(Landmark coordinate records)
____

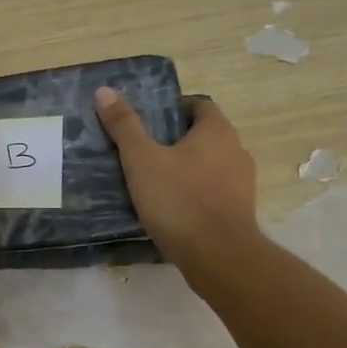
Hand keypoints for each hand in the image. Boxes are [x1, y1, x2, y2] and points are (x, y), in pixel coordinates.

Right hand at [93, 88, 259, 282]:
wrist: (218, 256)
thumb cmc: (179, 200)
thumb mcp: (141, 160)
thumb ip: (124, 125)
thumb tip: (105, 91)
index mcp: (217, 131)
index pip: (198, 105)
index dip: (172, 109)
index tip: (146, 123)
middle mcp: (236, 150)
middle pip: (203, 135)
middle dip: (175, 139)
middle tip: (142, 150)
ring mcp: (242, 182)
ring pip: (209, 164)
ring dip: (186, 168)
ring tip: (153, 180)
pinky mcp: (240, 210)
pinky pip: (213, 191)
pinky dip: (194, 192)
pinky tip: (171, 207)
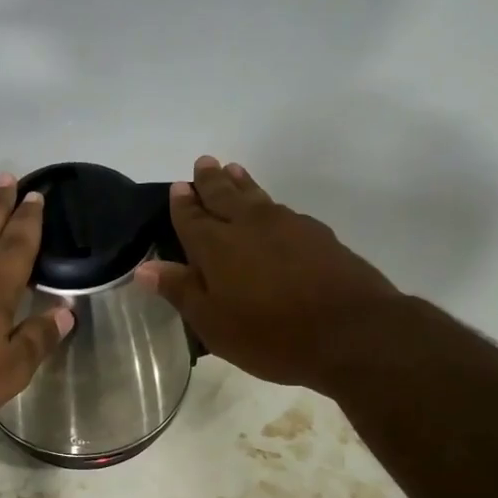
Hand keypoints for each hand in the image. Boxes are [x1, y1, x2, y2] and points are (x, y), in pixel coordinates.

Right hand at [135, 156, 398, 390]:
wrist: (352, 331)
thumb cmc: (271, 334)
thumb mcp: (214, 323)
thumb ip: (181, 291)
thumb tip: (145, 267)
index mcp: (217, 245)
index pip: (192, 217)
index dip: (183, 203)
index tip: (179, 186)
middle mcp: (249, 225)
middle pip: (225, 195)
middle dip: (211, 180)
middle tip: (204, 162)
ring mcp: (288, 225)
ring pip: (257, 196)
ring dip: (241, 183)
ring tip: (234, 170)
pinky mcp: (318, 235)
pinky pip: (283, 210)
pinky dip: (269, 203)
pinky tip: (273, 209)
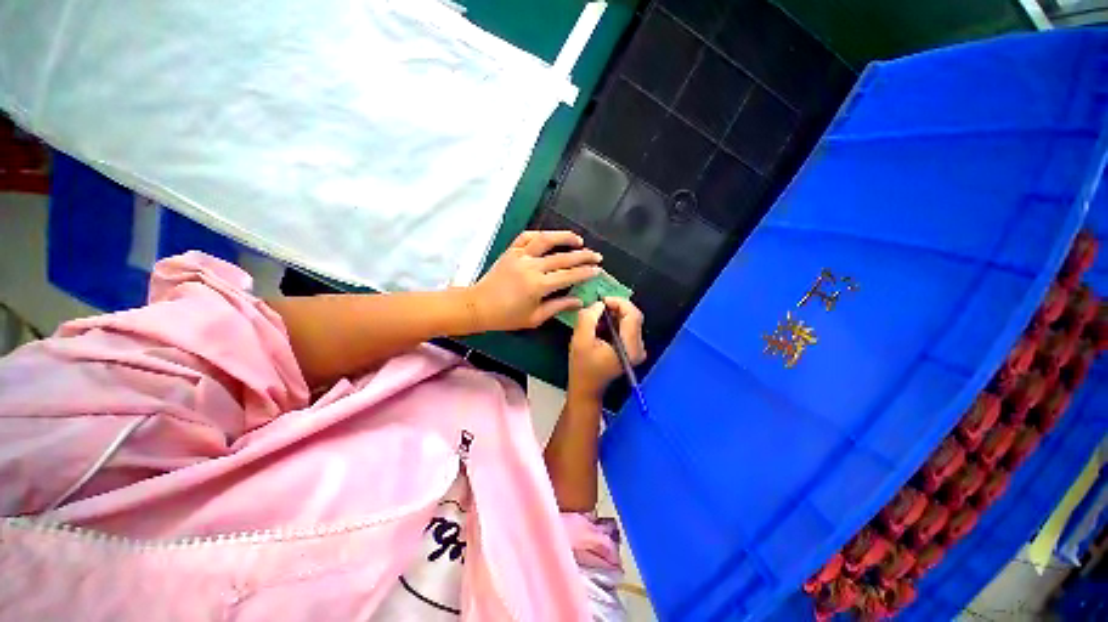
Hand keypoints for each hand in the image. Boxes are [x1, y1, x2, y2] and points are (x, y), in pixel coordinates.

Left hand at [469, 230, 601, 331]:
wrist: (478, 306)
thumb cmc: (506, 317)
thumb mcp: (535, 318)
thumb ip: (558, 307)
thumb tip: (579, 301)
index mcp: (538, 285)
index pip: (568, 275)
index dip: (585, 272)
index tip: (597, 270)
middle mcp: (531, 266)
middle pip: (562, 257)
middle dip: (583, 255)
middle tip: (596, 256)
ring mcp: (520, 255)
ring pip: (546, 240)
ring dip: (564, 237)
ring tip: (579, 239)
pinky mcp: (511, 251)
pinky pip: (526, 237)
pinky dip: (540, 234)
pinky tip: (550, 237)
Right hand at [568, 298, 645, 401]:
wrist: (586, 388)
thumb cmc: (582, 367)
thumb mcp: (580, 340)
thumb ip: (588, 319)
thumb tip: (599, 304)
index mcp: (630, 348)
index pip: (633, 315)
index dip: (618, 302)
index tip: (601, 301)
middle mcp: (638, 347)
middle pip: (633, 316)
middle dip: (615, 307)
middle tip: (597, 307)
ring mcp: (636, 348)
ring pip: (629, 320)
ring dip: (613, 314)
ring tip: (596, 317)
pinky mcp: (630, 348)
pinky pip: (626, 326)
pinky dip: (613, 321)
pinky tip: (600, 325)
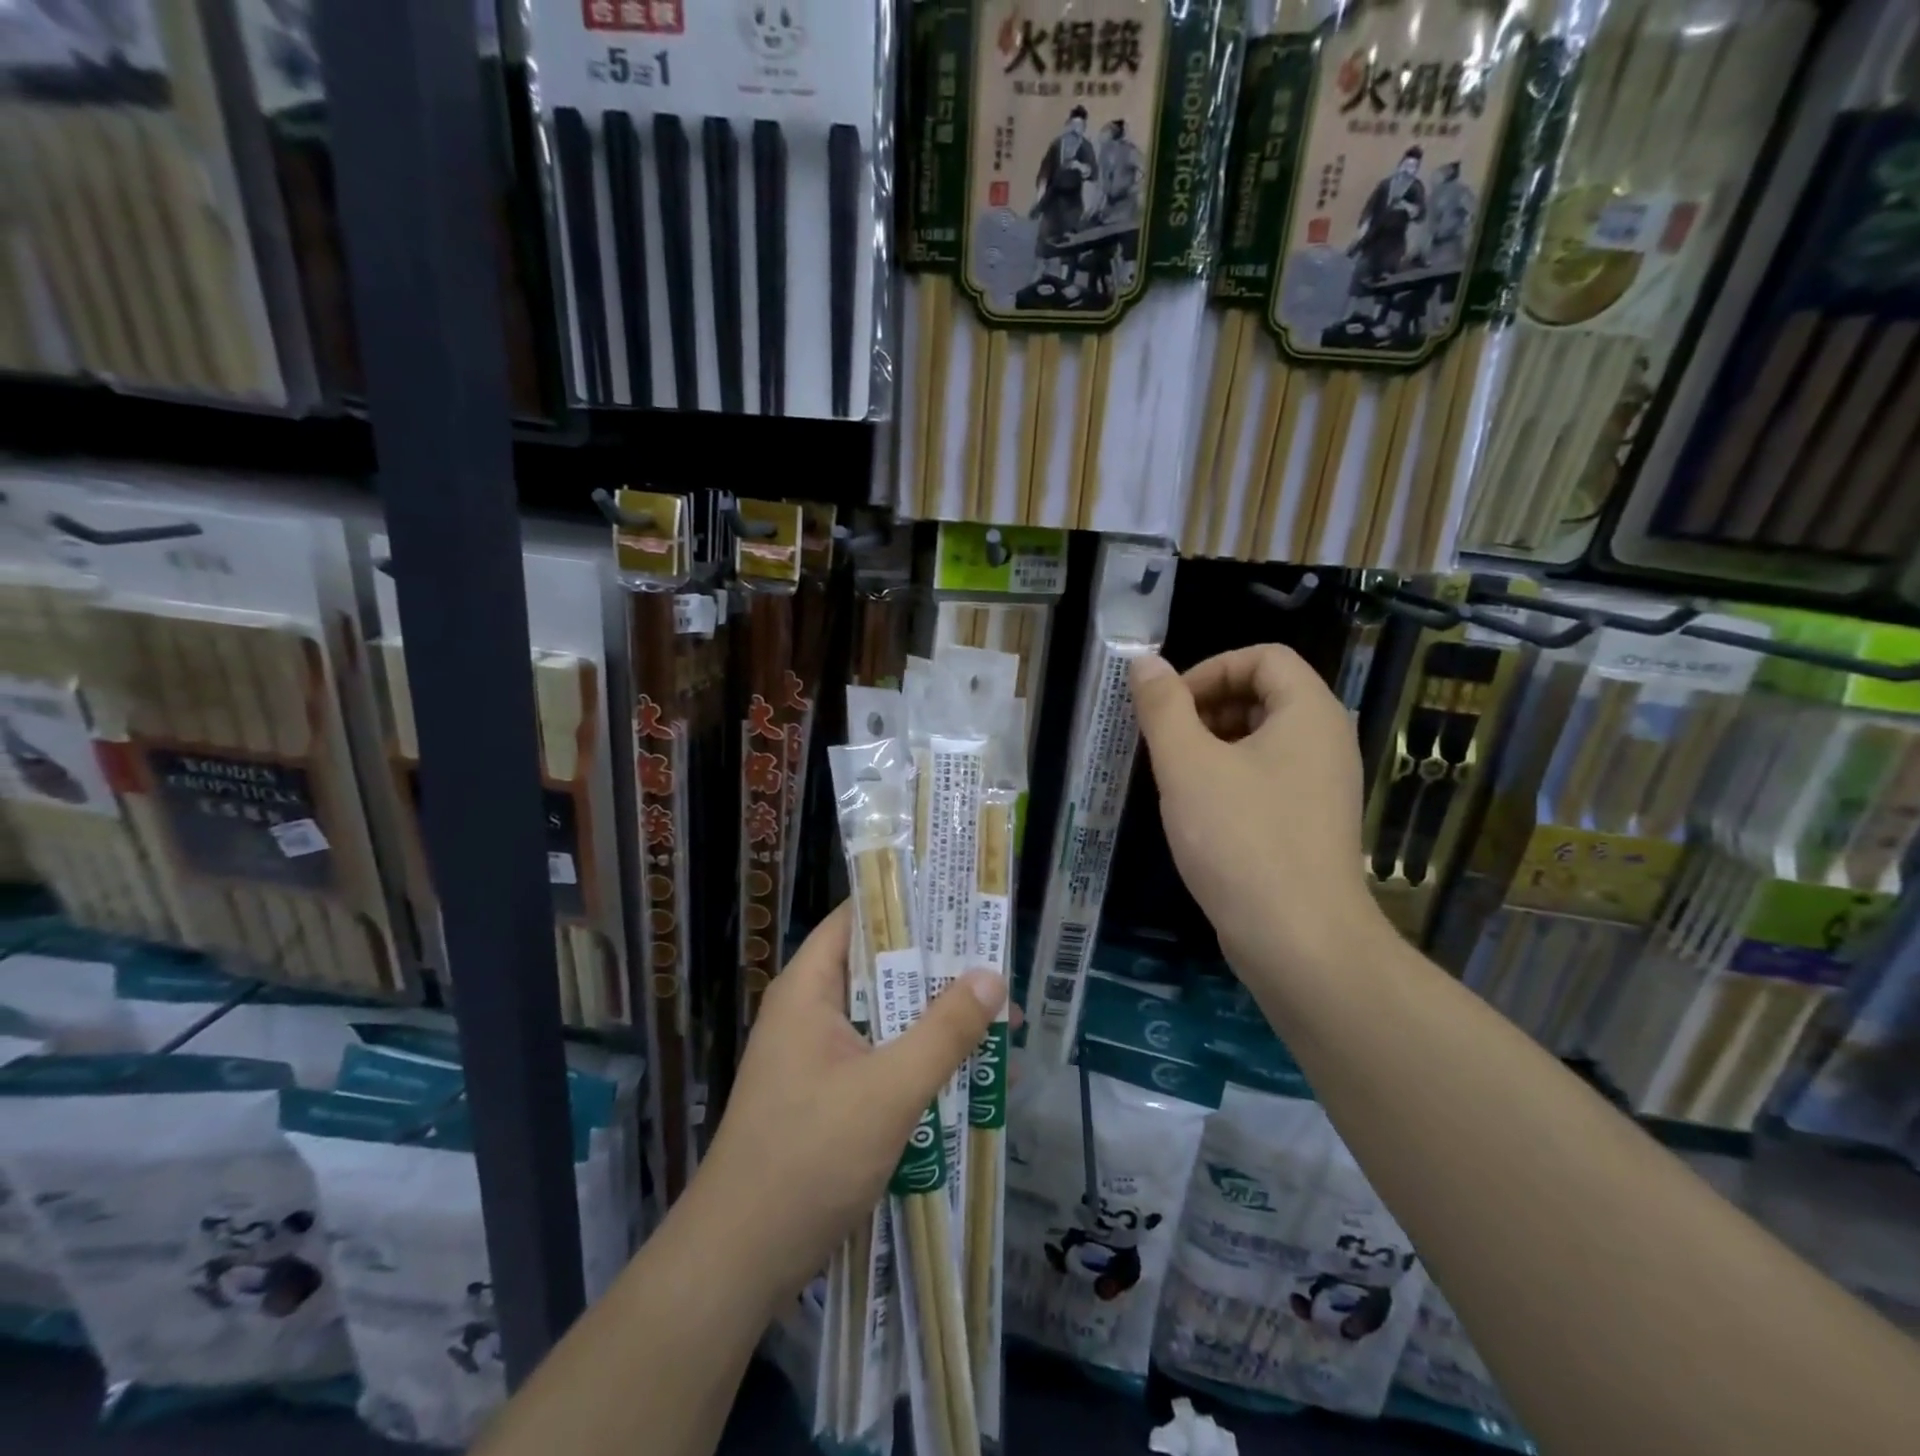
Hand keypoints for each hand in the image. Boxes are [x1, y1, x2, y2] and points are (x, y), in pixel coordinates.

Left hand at [683, 902, 1003, 1310]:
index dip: (908, 904)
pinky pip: (881, 1059)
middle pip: (879, 969)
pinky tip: (968, 1078)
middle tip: (997, 963)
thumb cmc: (809, 1157)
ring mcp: (816, 1057)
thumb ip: (944, 1031)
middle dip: (938, 970)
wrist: (739, 1261)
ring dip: (935, 1020)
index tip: (961, 901)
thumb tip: (992, 975)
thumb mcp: (889, 1090)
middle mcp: (810, 1012)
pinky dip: (920, 1060)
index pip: (858, 918)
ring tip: (998, 1020)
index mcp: (809, 989)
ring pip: (885, 1019)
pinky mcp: (826, 1096)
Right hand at [1130, 647, 1382, 977]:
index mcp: (1309, 712)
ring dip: (1213, 745)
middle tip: (1166, 743)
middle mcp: (1326, 740)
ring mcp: (1323, 785)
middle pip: (1264, 694)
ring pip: (1262, 739)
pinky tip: (1199, 813)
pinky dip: (1230, 778)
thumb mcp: (1187, 765)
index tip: (1170, 707)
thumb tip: (1144, 662)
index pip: (1263, 656)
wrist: (1299, 941)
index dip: (1210, 669)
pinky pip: (1268, 778)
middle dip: (1208, 707)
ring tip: (1176, 779)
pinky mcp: (1311, 823)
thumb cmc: (1241, 839)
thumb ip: (1163, 707)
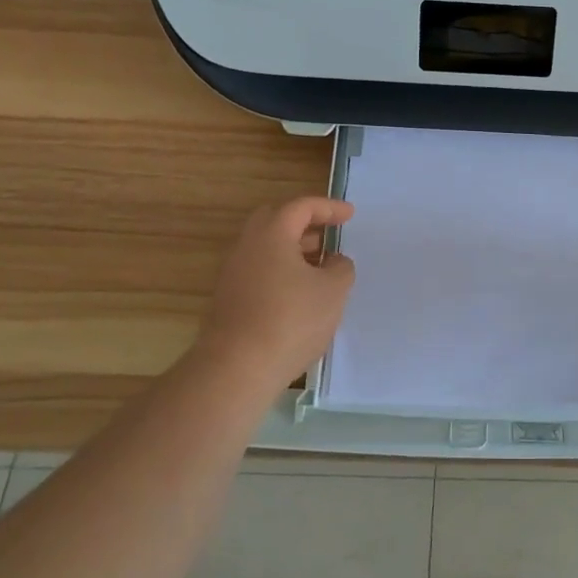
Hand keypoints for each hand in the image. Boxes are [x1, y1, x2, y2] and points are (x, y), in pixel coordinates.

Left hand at [197, 197, 356, 391]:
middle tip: (328, 234)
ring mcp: (233, 274)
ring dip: (293, 250)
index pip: (301, 207)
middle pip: (276, 220)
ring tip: (320, 266)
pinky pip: (259, 271)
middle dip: (305, 224)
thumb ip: (341, 267)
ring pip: (266, 248)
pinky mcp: (228, 300)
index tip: (350, 215)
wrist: (236, 369)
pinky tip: (300, 294)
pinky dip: (281, 271)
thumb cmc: (291, 321)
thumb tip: (333, 261)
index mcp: (271, 234)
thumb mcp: (333, 291)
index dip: (329, 207)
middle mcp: (247, 246)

____

#### Your goal:
Working down from the line with "middle dip: (938, 970)", copy each line exactly until the last line of the entries, which is also included. Omit the pictures.

#### Completed exercise:
middle dip: (938, 970)
wrist: (739, 1261)
ring dip: (935, 1020)
index tip: (961, 901)
thumb tip: (992, 975)
thumb mcp: (889, 1090)
middle mcp: (810, 1012)
pinky dip: (920, 1060)
index pip: (858, 918)
ring tip: (998, 1020)
index mcp: (809, 989)
ring pip: (885, 1019)
pinky mcp: (826, 1096)
Right hand at [1130, 647, 1382, 977]:
index mcp: (1309, 712)
ring dip: (1213, 745)
middle tip: (1166, 743)
middle mcp: (1326, 740)
ring mcp: (1323, 785)
middle pip: (1264, 694)
ring pip: (1262, 739)
pinky tip: (1199, 813)
pinky dip: (1230, 778)
thumb mcp: (1187, 765)
index tip: (1170, 707)
thumb tip: (1144, 662)
index pip: (1263, 656)
wrist: (1299, 941)
index dip: (1210, 669)
pinky pip: (1268, 778)
middle dip: (1208, 707)
ring tip: (1176, 779)
pinky mcp: (1311, 823)
thumb cmc: (1241, 839)
thumb ip: (1163, 707)
Hand keypoints for each hand in the image. Boxes are [x1, y1, x2, y2] and points are (x, y), in pixel coordinates.

Left hand at [197, 197, 356, 391]:
middle tip: (328, 234)
ring mcp: (233, 274)
ring dip: (293, 250)
index pip: (301, 207)
middle pip: (276, 220)
ring tip: (320, 266)
pinky pip: (259, 271)
middle dip: (305, 224)
thumb ip: (341, 267)
ring pip: (266, 248)
pinky mcp: (228, 300)
index tip: (350, 215)
wrist: (236, 369)
pinky tip: (300, 294)
pinky dip: (281, 271)
thumb cmc: (291, 321)
thumb tip: (333, 261)
index mcp: (271, 234)
thumb mcp: (333, 291)
index dip: (329, 207)
middle mcp: (247, 246)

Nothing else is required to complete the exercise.